To invoke an image that the Calgary Flames and NHL commissioner Gary Bettman will understand, the clock is showing zeroes, the horn has sounded and one team is the unambiguous loser – theirs.

On Monday, Naheed Nenshi was re-elected as Calgary's mayor. The result stands as a rebuke to Mr. Bettman and his disgraceful attempts at meddling in the election campaign, which he did by essentially calling on voters to boot out the incumbent for being insufficiently generous in offering taxpayer funds to the Flames' proposed new arena.

Sadly, the defeat of the plutocrats is not how these games usually end. Bully tactics and relocation threats have been a boon to sports leagues for decades. And this game isn't over yet; it's safe to assume the Flames, who are owned by some of Canada's richest people and who are angling for a new $500-million barn, will not go meekly into the night.

After Mr. Nenshi was returned to office, the Flames director of communications took to social media to lambaste voters and say the mayor "is worse than @realDonaldTrump being president."

The team quickly dismissed that as a personal opinion. They needn't have bothered. It reflects the official line.

The Flames should remember, though, that Mr. Nenshi has a mandate not to budge from his initial, more-than-generous offer, which included about $200-million in public money.

We encourage him to stand firm. Calgary faces deep financial challenges due to stagnant revenues and flagging downtown commercial occupancy rates. It should focus its energy, and its taxpayers' money, on projects benefiting all citizens, such as a long-planned public-transit expansion.

The good news is that Canadian cities and provinces have generally been far less inclined to cave to billionaire sports owners than their American counterparts. To take one absurd example of the prevalence of corporate sports welfare south of the border, Madison Square Garden in New York, one of the busiest arenas on the continent, situated on some of the priciest real estate on Earth, hasn't paid a cent in property tax in decades. That subsidy is worth close to $50-million (U.S.) a year.
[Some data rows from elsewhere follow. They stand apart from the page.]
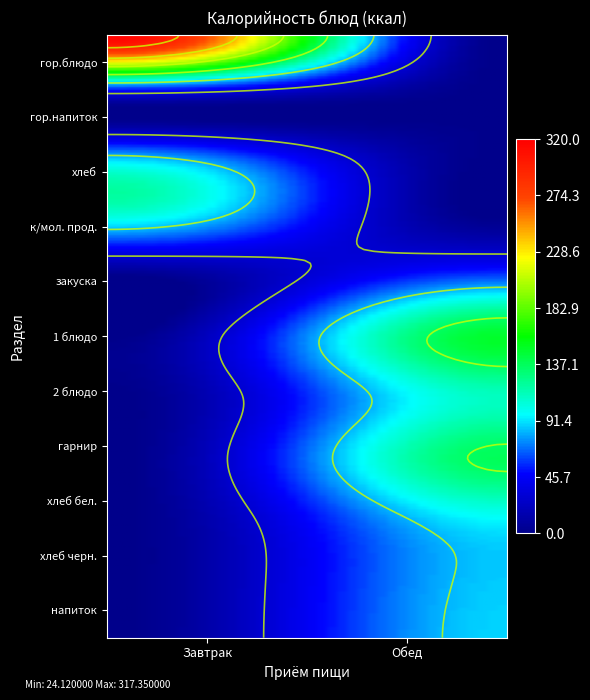

What is the spread (max minus min) of values at 1 блюдо?

149.1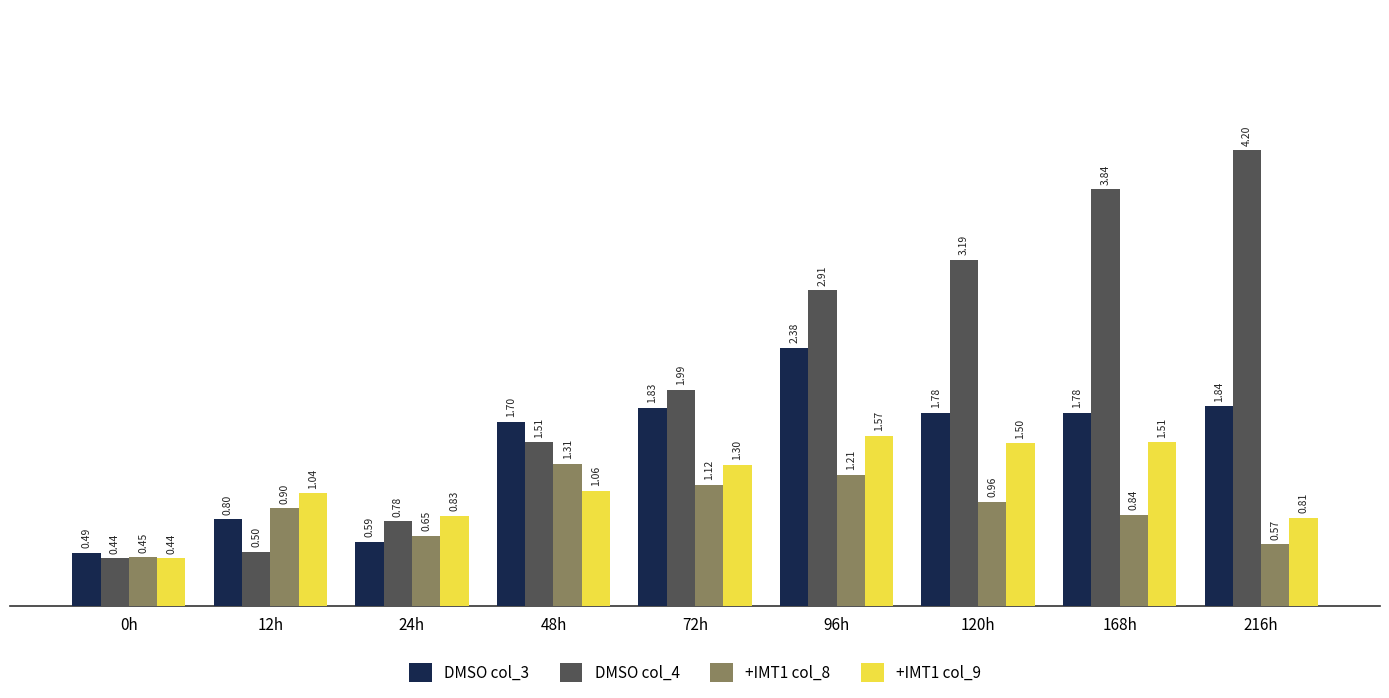

What is the total value across all series at 216h?

7.4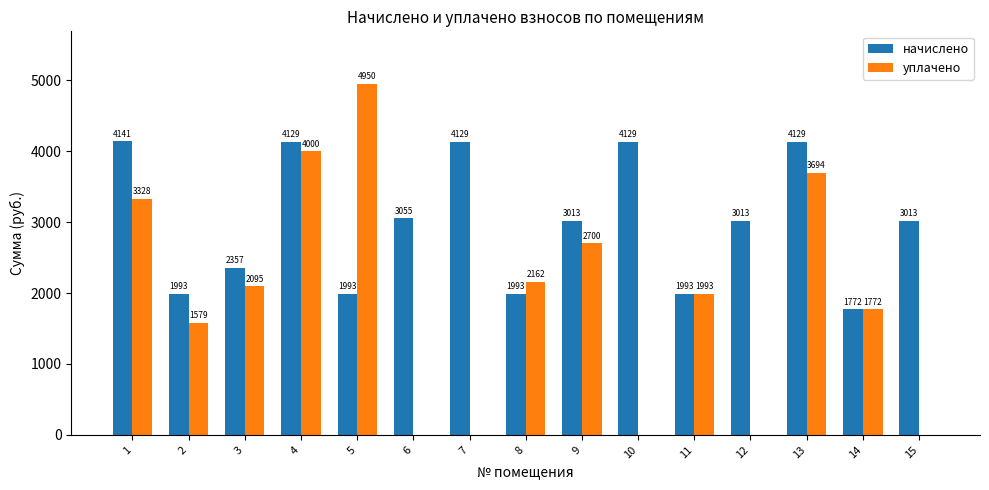

Read the уплачено value at 8.

2162.3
All seven Canadian NHL teams return at least some money to their local municipality – although three pay little to no property tax – and most play in privately held buildings. That's how it should remain, Calgary included.

The arena-funding game isn't over in Calgary, but the metaphorical puck is now wedged in the Flames' end. For that, they have only themselves and their elbows-high style of play to blame.